La Première ministre britannique Theresa May, affaiblie par son revers aux élections législatives, était toujours à la recherche d’une majorité au Parlement dimanche alors que les discussions se poursuivent avec le parti nord-irlandais DUP en vue d’un accord.
Dans une séquence symbolisant le chaos politique dans lequel est plongé le Royaume-Uni depuis jeudi, Downing Street a d’abord annoncé samedi qu’un accord de principe avait été trouvé avec le DUP, petit parti protestant ultra-conservateur devenu indispensable aux conservateurs pour avoir une majorité au Parlement. Avant de rectifier sa position dans la nuit, indiquant que Theresa May avait « discuté avec le DUP pour évoquer la finalisation d’un accord lorsque le parlement reprendra ses travaux la semaine prochaine ». « Les discussions ont été positives jusque-là. Elles continueront la semaine prochaine pour peaufiner les détails et trouver un accord », a également indiqué le DUP, dont les dix élus permettraient aux Tories (318 députés) d’atteindre les 326 sièges requis pour avoir la majorité absolue.

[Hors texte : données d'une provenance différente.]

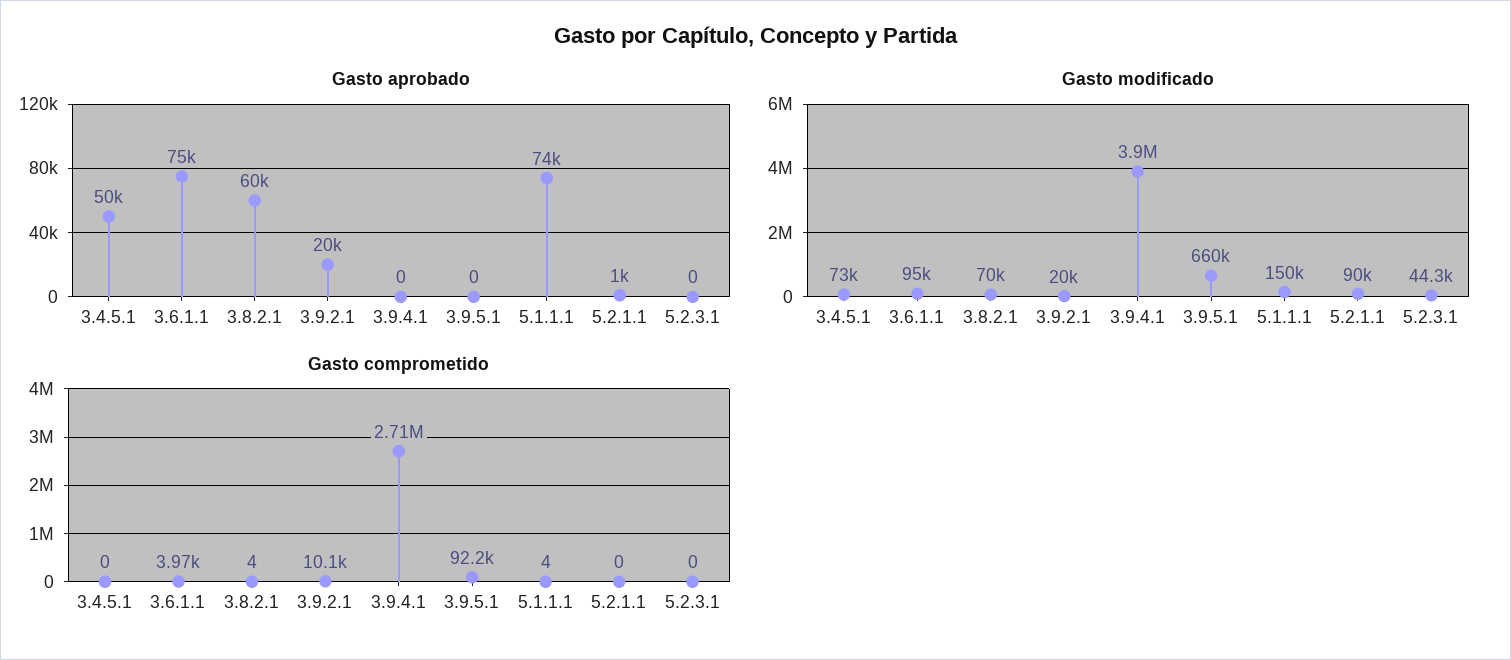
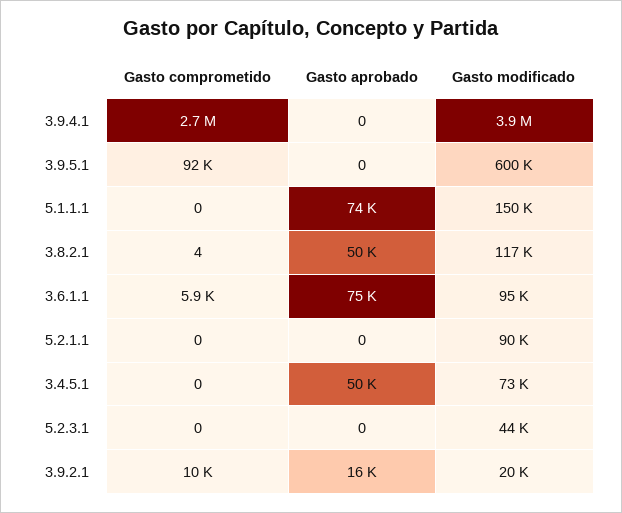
  {
    "Gasto aprobado": {
      "3.4.5.1": 50000,
      "3.6.1.1": 75000,
-     "3.8.2.1": 60000,
+     "3.8.2.1": 50000,
-     "3.9.2.1": 20000,
+     "3.9.2.1": 16000,
      "3.9.4.1": 0,
      "3.9.5.1": 0,
      "5.1.1.1": 74000,
-     "5.2.1.1": 1000,
+     "5.2.1.1": 0,
      "5.2.3.1": 0
    },
    "Gasto modificado": {
      "3.4.5.1": 73000,
      "3.6.1.1": 95000,
-     "3.8.2.1": 70000,
+     "3.8.2.1": 117000,
      "3.9.2.1": 20000,
      "3.9.4.1": 3900000,
-     "3.9.5.1": 660000,
+     "3.9.5.1": 600000,
      "5.1.1.1": 150000,
      "5.2.1.1": 90000,
      "5.2.3.1": 44300
    },
    "Gasto comprometido": {
      "3.4.5.1": 0,
-     "3.6.1.1": 3970,
+     "3.6.1.1": 5900,
      "3.8.2.1": 4,
      "3.9.2.1": 10100,
      "3.9.4.1": 2710000,
      "3.9.5.1": 92200,
-     "5.1.1.1": 4,
+     "5.1.1.1": 0,
      "5.2.1.1": 0,
      "5.2.3.1": 0
    }
  }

Le nouveau Parlement siégera une première fois mardi, avant d’accorder ou non sa confiance au nouveau gouvernement le lundi 19 juin, le jour prévu pour lancer les négociations sur le Brexit. Après le cuisant revers qu’elle a subi au scrutin anticipé de jeudi, la pression était toujours aussi forte sur Theresa May. Arguant d’un besoin de « stabilité » face à l’urgence du Brexit, la Première ministre a refusé de démissionner et a reconduit dès vendredi les poids lourds de son gouvernement, Philip Hammond (Finances), Boris Johnson (Affaires étrangères), David Davis (Brexit), Amber Rudd (Intérieur), Michael Fallon (Défense).
Samedi, lors d’une conversation téléphonique avec la chancelière allemande Angela Merkel, elle a d’ailleurs « confirmé son intention de débuter comme prévu les discussions sur le Brexit dans les deux semaines ». Mais la presse britannique indique dimanche que Boris Johnson se prépare à lui contester sa place, appuyé selon le Sunday Times par cinq ministres de premier plan. L’ancien maire de Londres a démenti en assurant qu’il était « à 100% derrière Theresa May ». Cette dernière a déjà dû lâcher du lest avec le départ de ses deux chefs de cabinet, Fiona Hill et Nick Timothy, fidèles parmi les fidèles.
« Discréditée, humiliée, diminuée »
D’après plusieurs médias britanniques, des poids lourds du parti tory ont réclamé leur tête à la Première ministre si celle-ci ne voulait pas risquer d’être mise elle-même sur la sellette. Les deux chefs de cabinet de Theresa May, qui la conseillaient déjà lorsqu’elle était ministre de l’Intérieur entre 2010 et 2016, étaient accusés d’avoir supervisé une campagne « catastrophique ». « Discréditée, humiliée, diminuée. Theresa May a perdu sa crédibilité et son influence dans son parti, dans son pays et en Europe », tranche dimanche l’hebdomadaire The Observer.
Le leader travailliste Jeremy Corbyn, dont le parti est arrivé deuxième au nombre de voix jeudi après une forte percée, a déclaré au Sunday Mirror qu’il y avait toujours une chance que ce soit lui le prochain Premier ministre si Theresa May échoue à former un gouvernement.
Le projet d’alliance entre les conservateurs et le DUP fait lever des sourcils, notamment à cause du conservatisme du parti nord-irlandais, opposé au mariage des homosexuels et à l’avortement. Une pétition dénonçant « une tentative désespérée et choquante pour rester au pouvoir » a déjà recueilli 600 000 signatures. Quelques centaines de personnes ont aussi manifesté près de Downing Street samedi en scandant « Raciste, sexiste, anti-gay, le DUP doit partir ». Au sein même du parti tory, Ruth Davidson, à la tête des conservateurs écossais, a posé ses conditions. « J’ai demandé à Theresa May l’assurance catégorique qu’en cas d’accord avec le DUP les droits de la communauté LGBT continuent à être respectés dans le reste du Royaume-Uni », a prévenu celle qui a prévu de se marier prochainement avec sa compagne irlandaise. La dépendance vis-à-vis du DUP pose également la question de la neutralité du gouvernement britannique en Irlande du Nord, une région toujours soumise à de fortes tensions, vingt ans après la fin des « Troubles ».